In a room that is 2.69 m high, a spring (unstrained length = 0.28 m) hangs from the ceiling. A board whose length is 2.22 m is attached to the free end of the spring. The board hangs straight down, so that its 2.22-m length is perpendicular to the floor. The weight of the board (145 N) stretches the spring so that the lower end of the board just extends to, but does not touch, the floor. What is the spring constant of the spring?
Elongation of the spring is
x=2.69 –(2.22+0.28) = 0.19 m
mg= kx
k=mg/x- 145/0.19=763.16 N/m
To calculate the spring constant (k) of the spring, we can use Hooke's Law, which states that the force exerted by a spring is directly proportional to its displacement from its equilibrium position.

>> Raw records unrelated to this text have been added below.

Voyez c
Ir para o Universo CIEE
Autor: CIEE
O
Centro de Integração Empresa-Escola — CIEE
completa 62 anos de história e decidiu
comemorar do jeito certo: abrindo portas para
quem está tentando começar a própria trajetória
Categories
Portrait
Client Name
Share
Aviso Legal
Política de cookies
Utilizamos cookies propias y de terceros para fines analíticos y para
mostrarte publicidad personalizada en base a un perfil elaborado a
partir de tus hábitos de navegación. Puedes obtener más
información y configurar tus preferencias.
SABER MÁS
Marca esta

First, let's determine the displacement of the spring. We know that the length of the board is 2.22 m, and the unstrained length of the spring is 0.28 m. So, the displacement of the spring is given by:
Displacement = Length of board - Unstrained length of spring
Displacement = 2.22 m - 0.28 m
Displacement = 1.94 m
Now, let's calculate the spring constant using Hooke's Law. According to Hooke's Law, the force (F) exerted by a spring can be calculated as:
F = k * x
Where:
F is the force exerted by the spring,
k is the spring constant, and
x is the displacement of the spring.
In this case, the weight of the board (145 N) provides the force and the displacement of the spring is 1.94 m. So, we can rewrite Hooke's Law as:
145 N = k * 1.94 m
Now, solve for the spring constant (k):
k = 145 N / 1.94 m
k ≈ 74.74 N/m
Therefore, the spring constant of the spring is approximately 74.74 N/m.